— What the task requires —
Can you express the data from the line with "la custodia de" through the line with "del tiempo." as a Markdown table with the columns Number and Text, one row per line and blank lines left out?
--- START ---
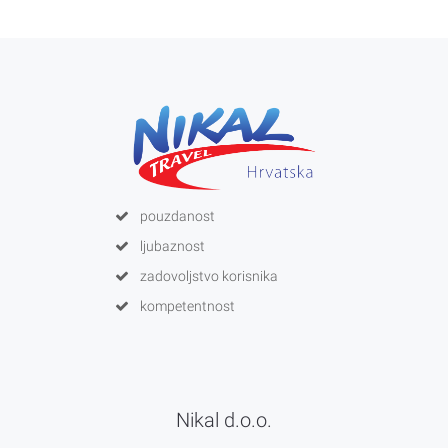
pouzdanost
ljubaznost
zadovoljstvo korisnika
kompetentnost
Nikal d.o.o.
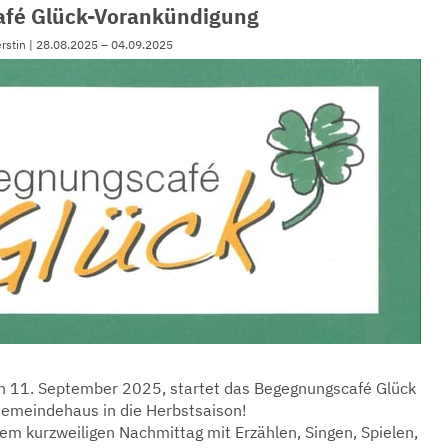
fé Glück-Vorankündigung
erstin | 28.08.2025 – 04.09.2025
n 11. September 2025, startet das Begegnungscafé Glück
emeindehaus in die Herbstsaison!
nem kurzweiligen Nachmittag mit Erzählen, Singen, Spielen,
--- END ---
--- START ---
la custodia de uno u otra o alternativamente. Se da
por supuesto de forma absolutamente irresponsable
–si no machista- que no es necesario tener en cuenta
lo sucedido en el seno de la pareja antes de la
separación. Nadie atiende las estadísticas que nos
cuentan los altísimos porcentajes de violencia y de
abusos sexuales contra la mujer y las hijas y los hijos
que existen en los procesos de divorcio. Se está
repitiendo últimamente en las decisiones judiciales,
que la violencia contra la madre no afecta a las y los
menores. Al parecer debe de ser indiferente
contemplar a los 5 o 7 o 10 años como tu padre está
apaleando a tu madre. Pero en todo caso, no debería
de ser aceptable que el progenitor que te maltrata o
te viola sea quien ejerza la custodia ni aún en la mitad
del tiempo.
--- END ---
— Answer space —
| Number | Text |
|---|---|
| 1 | la custodia de uno u otra o alternativamente. Se da |
| 2 | por supuesto de forma absolutamente irresponsable |
| 3 | –si no machista- que no es necesario tener en cuenta |
| 4 | lo sucedido en el seno de la pareja antes de la |
| 5 | separación. Nadie atiende las estadísticas que nos |
| 6 | cuentan los altísimos porcentajes de violencia y de |
| 7 | abusos sexuales contra la mujer y las hijas y los hijos |
| 8 | que existen en los procesos de divorcio. Se está |
| 9 | repitiendo últimamente en las decisiones judiciales, |
| 10 | que la violencia contra la madre no afecta a las y los |
| 11 | menores. Al parecer debe de ser indiferente |
| 12 | contemplar a los 5 o 7 o 10 años como tu padre está |
| 13 | apaleando a tu madre. Pero en todo caso, no debería |
| 14 | de ser aceptable que el progenitor que te maltrata o |
| 15 | te viola sea quien ejerza la custodia ni aún en la mitad |
| 16 | del tiempo. |